The lunch scenario doesn't make a whole lot of sense to me - hosting an innocent "lunch" at your Airbnb would require a guest to buy up all the stuff that their local relatives would already have in their cupboards, and for that kind of expense you might as well just invite them to a restaurant. There are other platforms like Peerspace available for people who want to host dinner parties or family reunions, and since their pricing structure tends to be hourly rather than nightly, they're better equipped to extract a reasonable rate for the extra risk and heavy usage of facilities.

 

A host who doesn't like the idea of having their property occupied by an unpredictable amount of unregistered guests would be really foolish to say "oh well, it's just a few visitors for lunch" (often a Trojan Horse for something altogether unlunchlike).  I'd suggest going in the complete opposite direction and setting a strict rule against any outside visitors as the default, so that the host can wait until the guest has earned their trust before considering an exception.

 

@Lisa-Marie22  You have to set clear restrictions, keep a close eye on the property, and be prepared to enforce your rules if a guest isn't observing them. You can't completely prevent dishonest people from turning up, but there's a lot you can do to communicate that you will not be their doormat.

 

100% agree with those  comments @Anonymous. 

 

The thing many people  don’t think about (whether they have honest intentions or otherwise) is that they are not free to do at someone’s Airbnb as they are at their own home. They assume because they are paying for the space they have carte blanche. Many hosts are only covered re insurance and liability for those people who are registered to stay, up to the maximum occupancy stated. 

Branka-and-Silvia0
Level 10
Zagreb, Croatia

oh yes, the house is perfect for parties and large groups, this is not good during Covid restrictions 😞 You could put outdoor cameras and mention them in the description, you could lie that you or your property manager live next door.... maybe to switch to VRBO, where more mature guests came from and it is easier to collect the security deposit.

Sarah977
Level 10
Sayulita, Mexico

Whether to allow the occasional visitor or not really depends, IMO, on the nature of the listing, whether the host is onsite, and whether the guest asks permission and doesn't take advantage.

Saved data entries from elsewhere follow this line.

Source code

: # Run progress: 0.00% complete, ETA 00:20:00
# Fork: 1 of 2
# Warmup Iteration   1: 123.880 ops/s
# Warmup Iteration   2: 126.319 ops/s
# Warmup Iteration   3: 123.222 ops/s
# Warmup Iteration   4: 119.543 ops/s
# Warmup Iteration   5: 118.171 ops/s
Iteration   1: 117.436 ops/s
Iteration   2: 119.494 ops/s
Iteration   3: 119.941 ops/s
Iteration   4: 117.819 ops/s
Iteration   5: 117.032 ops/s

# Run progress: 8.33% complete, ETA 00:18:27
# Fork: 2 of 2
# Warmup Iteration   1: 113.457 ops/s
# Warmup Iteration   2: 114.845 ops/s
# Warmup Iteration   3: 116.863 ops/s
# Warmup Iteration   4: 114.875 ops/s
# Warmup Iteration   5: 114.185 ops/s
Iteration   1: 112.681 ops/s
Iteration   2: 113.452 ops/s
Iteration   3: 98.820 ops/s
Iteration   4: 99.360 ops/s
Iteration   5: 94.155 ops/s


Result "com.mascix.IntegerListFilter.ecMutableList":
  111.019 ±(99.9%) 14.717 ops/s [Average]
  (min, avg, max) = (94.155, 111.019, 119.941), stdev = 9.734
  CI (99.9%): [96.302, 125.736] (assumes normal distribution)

It would seem wise to prohibit it entirely in whole house listings, particularly if it's a large place.

 

A friend who hosts a private suite in her home and has a lot of repeat guests has a an older couple who come about every 2 months to visit their daughter and grandkids. That visiting takes place at the daughter's home, and the grandparents like being able to retire to their own place at the end of the day. 

However, they know another couple their age they like having over to play cards and have some drinks from time to time, and that's just fine with my host friend.

 

I had a guest who was in town to visit her grandkids, and although I only list a private room, I told her she was welcome to have the kids over if she wanted, as there is plenty of outdoor space. She didn't ask, I offered.

 

It isn't something anyone should offer the possibility of in their listing ad, but if a guest should happen to ask and the host is comfortable with it, there's no hard and fast "Never do this".